> _Collected data_
▼▼▼

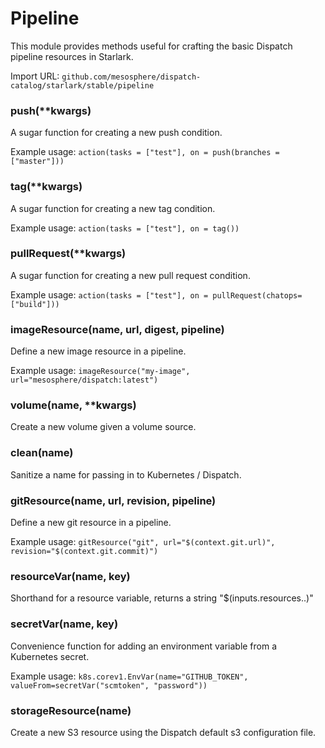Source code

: 
# Pipeline

This module provides methods useful for crafting the basic Dispatch pipeline resources in Starlark.

Import URL: `github.com/mesosphere/dispatch-catalog/starlark/stable/pipeline`

### push(**kwargs)


A sugar function for creating a new push condition.

Example usage: `action(tasks = ["test"], on = push(branches = ["master"]))`


### tag(**kwargs)


A sugar function for creating a new tag condition.

Example usage: `action(tasks = ["test"], on = tag())`


### pullRequest(**kwargs)


A sugar function for creating a new pull request condition.

Example usage: `action(tasks = ["test"], on = pullRequest(chatops=["build"]))`


### imageResource(name, url, digest, pipeline)


Define a new image resource in a pipeline.

Example usage: `imageResource("my-image", url="mesosphere/dispatch:latest")`


### volume(name, **kwargs)


Create a new volume given a volume source.


### clean(name)


Sanitize a name for passing in to Kubernetes / Dispatch.


### gitResource(name, url, revision, pipeline)


Define a new git resource in a pipeline.

Example usage: `gitResource("git", url="$(context.git.url)", revision="$(context.git.commit)")`


### resourceVar(name, key)


Shorthand for a resource variable, returns a string "$(inputs.resources.<name>.<key>)"


### secretVar(name, key)


Convenience function for adding an environment variable from a Kubernetes secret.

Example usage: `k8s.corev1.EnvVar(name="GITHUB_TOKEN", valueFrom=secretVar("scmtoken", "password"))`


### storageResource(name)


Create a new S3 resource using the Dispatch default s3 configuration file.



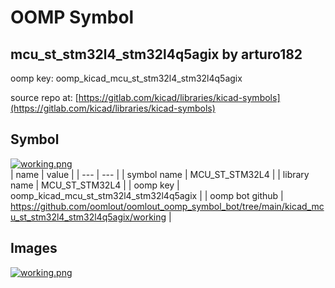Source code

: # OOMP Symbol  
## mcu_st_stm32l4_stm32l4q5agix  by arturo182  
  
oomp key: oomp_kicad_mcu_st_stm32l4_stm32l4q5agix  
  
source repo at: [https://gitlab.com/kicad/libraries/kicad-symbols](https://gitlab.com/kicad/libraries/kicad-symbols)  
## Symbol  
  
[![working.png](working_600.png)](working.png)  
| name | value | 
| --- | --- | 
| symbol name | MCU_ST_STM32L4 | 
| library name | MCU_ST_STM32L4 | 
| oomp key | oomp_kicad_mcu_st_stm32l4_stm32l4q5agix | 
| oomp bot github | https://github.com/oomlout/oomlout_oomp_symbol_bot/tree/main/kicad_mcu_st_stm32l4_stm32l4q5agix/working | 
## Images  
  
[![working.png](working_140.png)](working.png)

▲▲▲

Check each line above for the string "creating" and show the ones that have it.

> _Your response_
A sugar function for creating a new push condition.
A sugar function for creating a new tag condition.
A sugar function for creating a new pull request condition.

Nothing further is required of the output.